Some countries have decided to create national repositories for the production of scientific journals. SEALS is a Swiss project which has started only recently. Persée is a project for digitizing not only older, but also more recent issues of scientific journals. Revues.org is a French organization offering online access to nearly 300 current scientific journals, with a substantial number of them containing articles not only in French. Some nineteenth-century journals and parliamentary documents in the field of French criminal law are available online through the services of Criminocorpus. Digitized scientific journals can appear in more general collections as well. The Digital Library of Dutch Literature is planning to digitize a number of journals which touch upon the history of Dutch literature, and not only journals dedicated exclusively to Dutch literature.

Legal history with a Dutch view is the subtitle of my blog, and maybe it is appropriate to mention it when pointing to the websites of the International Institute for Social History and of Aletta, formerly the International Study Center for Women’s History, both in Amsterdam. Women’s history is a new subject for this blog, and although I feel ashamed I have not touched this subject before, I am happy it shows up here finally. Aletta has a fine selection of digital scientific journals on women’s history. The IISH has an equally useful selection of weblinks, foremost among them the Virtual Library Women’s History maintained at the IISH, and ViVa Women’s History, an online current bibliography of women’s and gender history. There’s more than only the Women’s Legal History website of Stanford Law School, the great Women’s Legal Biography Project at Stanford, and the IntLawGrrls blog, but today journals are my chosen subject… Surely more lists of a similar kind exist. To round-up the Dutch corner of this post a reference to a journal on Dutch history: the Royal Dutch Historical Society has digitized the years 1970 to 2010 of the Bijdragen en Mededelingen betreffende de Geschiedenis der Nederlanden – Low Countries History Yearbook.

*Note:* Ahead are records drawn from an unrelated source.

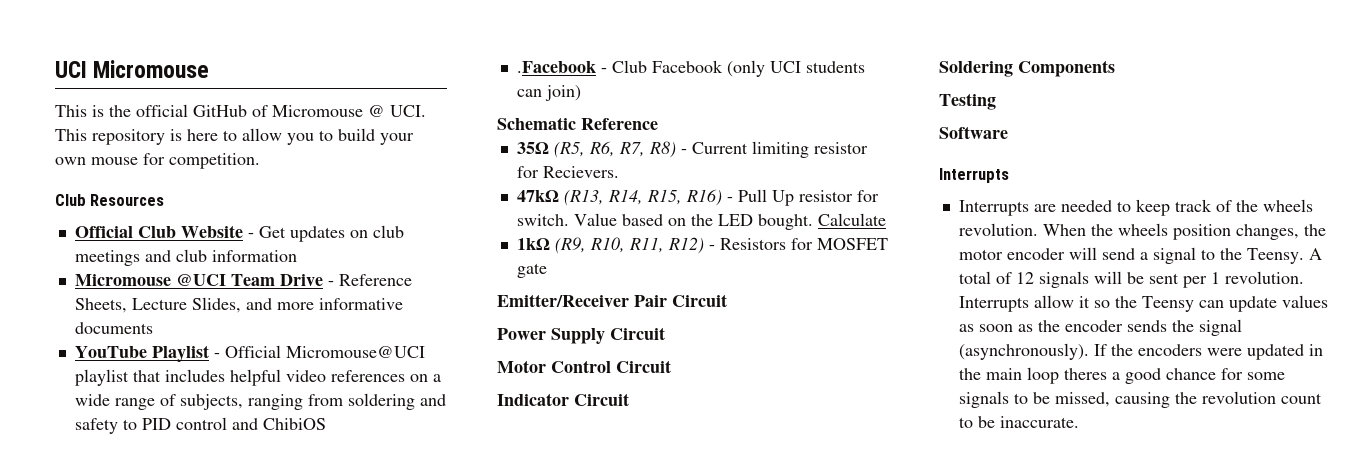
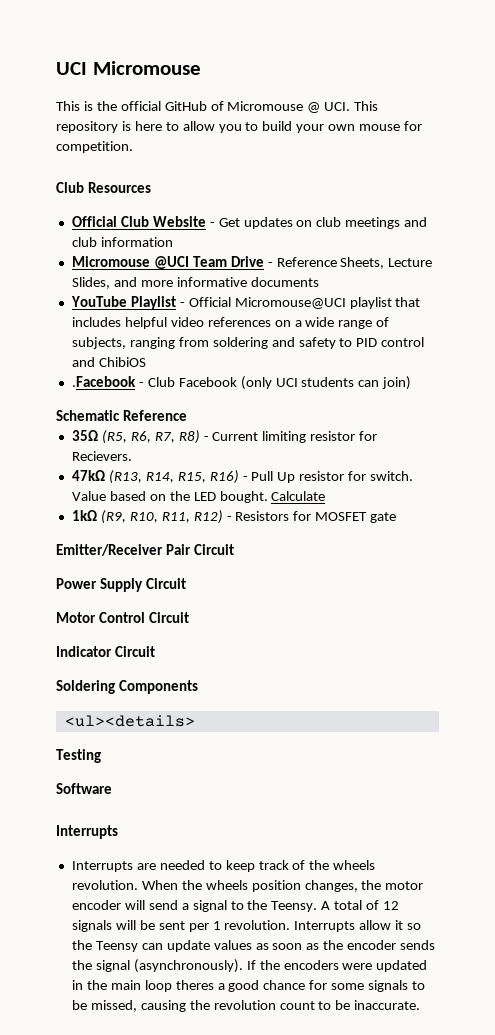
(1115, 68) none -> [64,715,195,727] // <ul><details>

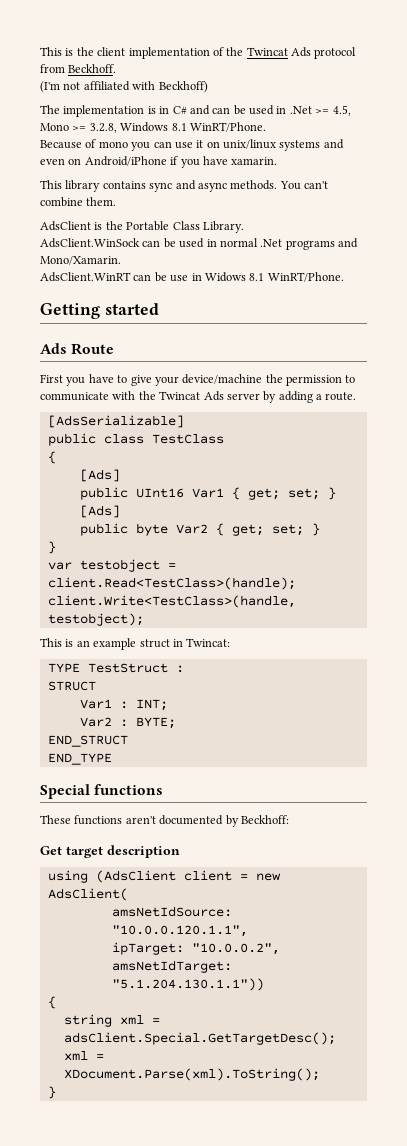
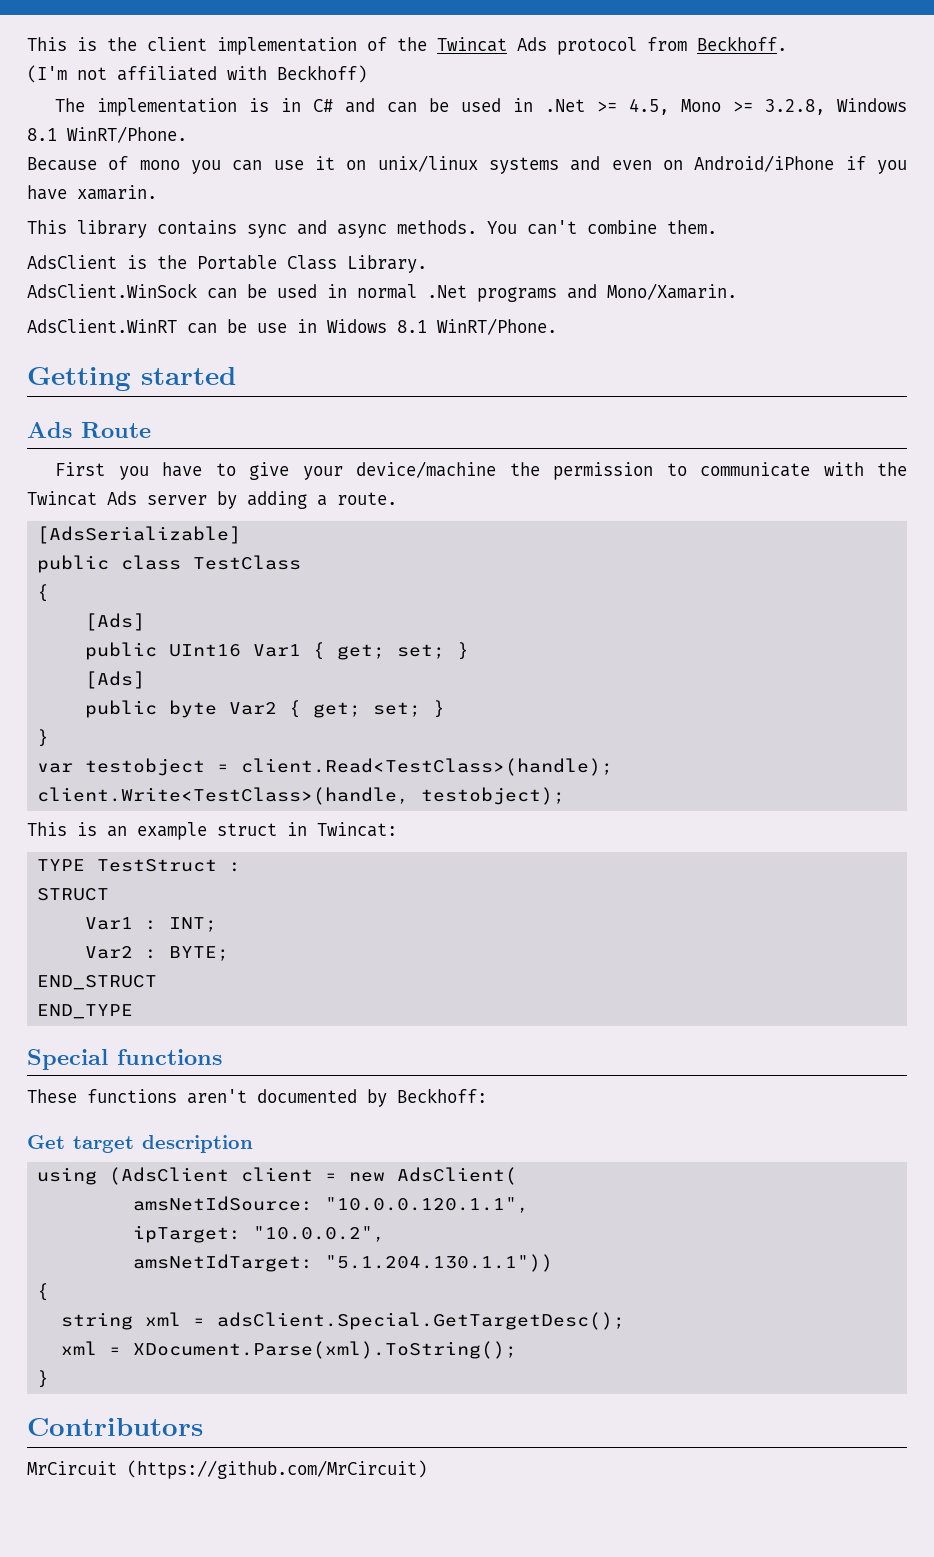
(56, 1092) none -> [27,1418,203,1436] [27,1460,427,1479] // Contributors // MrCircuit (https://github.com/MrCircuit)

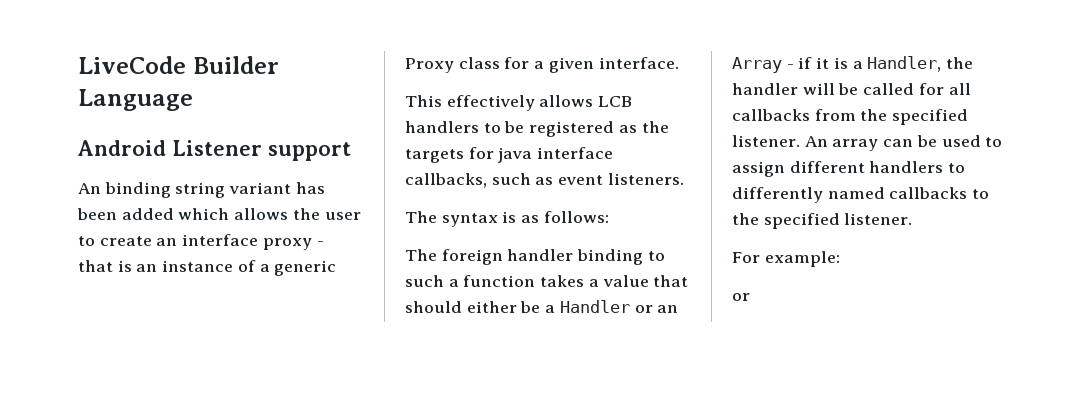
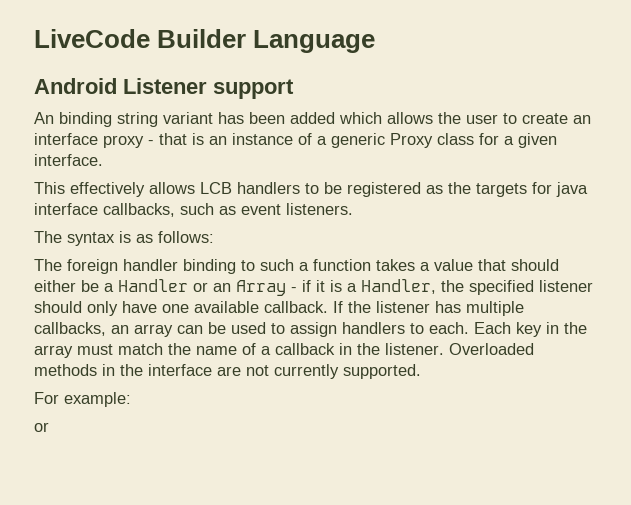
[732,83,971,95] [732,109,969,125] [732,135,828,147] handler will be called for all callbacks from the specified listener. An -> [469,280,593,295] [34,301,524,316] [34,322,129,336] specified listener should only have one available callback. If the listener has multiple callbacks, an
[789,161,966,173] [732,187,990,203] [732,213,913,229] different handlers to differently named callbacks to the specified listener. -> [342,322,587,337] [34,343,534,358] [34,364,421,379] handlers to each. Each key in the array must match the name of a callback in the listener. Overloaded methods in the interface are not currently supported.

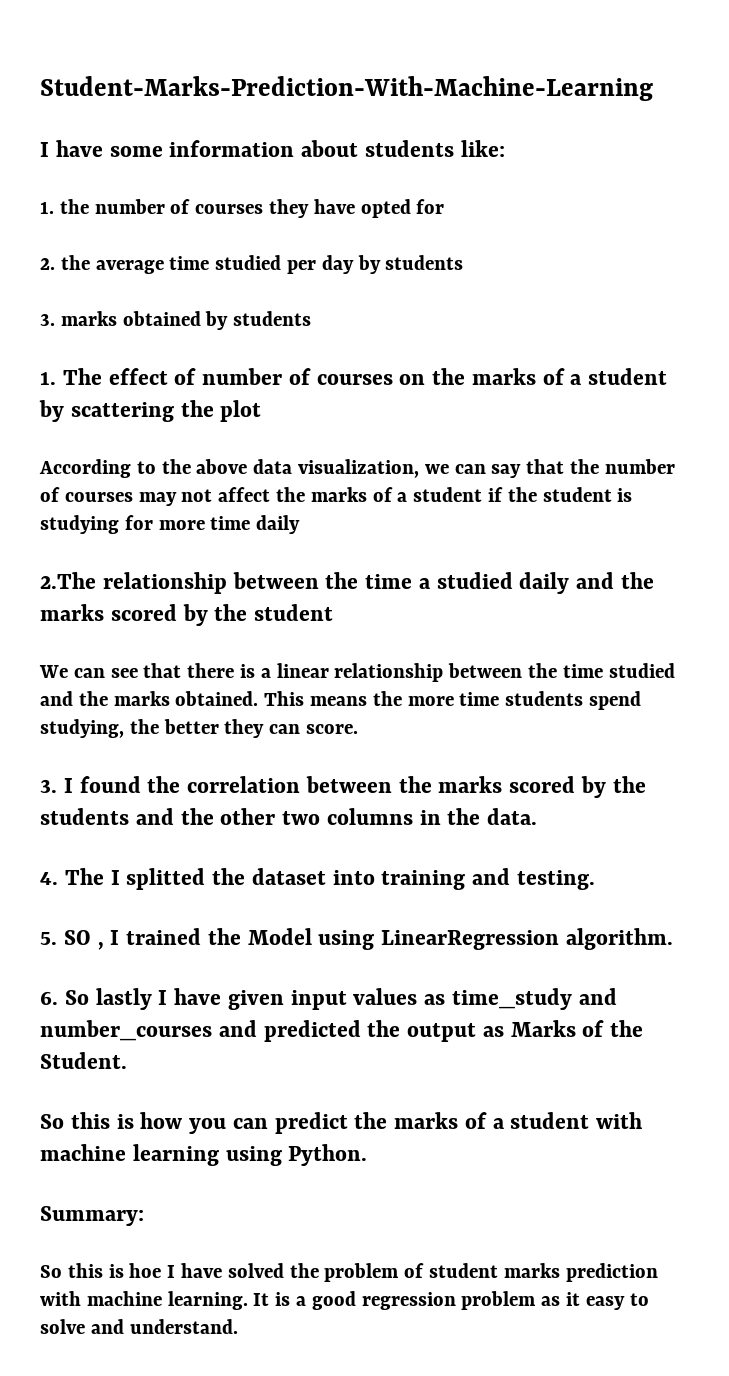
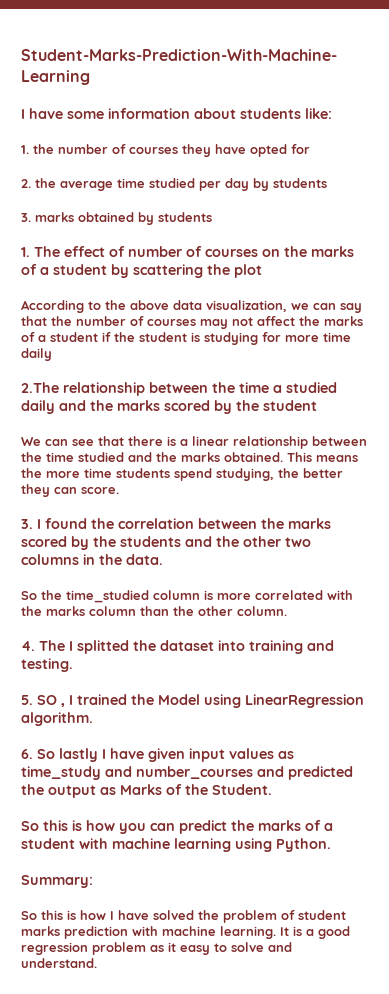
(537, 816) none -> [21,590,353,603] [21,606,287,616] // So the time_studied column is more correlated with the marks column than the other column.
[129,1263,162,1278] hoe -> [80,910,106,920] how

Doing legal history can among other things boil down to have to consult sometimes a very great variety of scientific journals. Nowhere is this more obvious than in the field of ancient history. The presence of a list of digitized scientific journals touching on the whole range of ancient history, from Sumeria to the Roman Empire, including the various auxiliary disciplines – epigraphy, papyrology and much more – is a witness to the proliferation of journals, more than 900 of them available to some extent or completely in a digitized form. Charles Ellwood Jones maintains this list at his blog Ancient World Online. The Institute for the Study of the Ancient World at New York University, the institution where he works, has also a Facebook page for Ancient Studies with useful announcements of new digital services, such as online bibliographies. A few months ago I wrote about digital papyrology in a post concerning the new Bibliotheca Alexandrina, and a month ago sources in cuneiform script presented in new ways figured in another post. It can offer you food for thought how scholars doing ancient history seem to embrace modern tools more and more and often to their great benefit. As for now, it seemed useful to bring the rather scattered information on digitized journals relevant to legal history together, but I am sure more is to be found. Additions to this overview are most welcome!

A first postscript

Klaus Graf rightly points to the digitized issues of Ius Commune, the journal published between 1967 and 2001 by the MPI for European Legal History. Some articles of the journal Rechtsgeschichte founded in 2002 can be consulted online, too. It is true this post deals with two kinds of digitized journals, both older journals no longer appearing and more specific early legal journals, and with digital versions of currently appearing journals, some of them available as web-only journals – the e-journal in its purest form -, others presenting online more or less completely back issues of the paper version. There is certainly a need to distinguish between them, but all these varieties are important, either as research objects or as resources for research.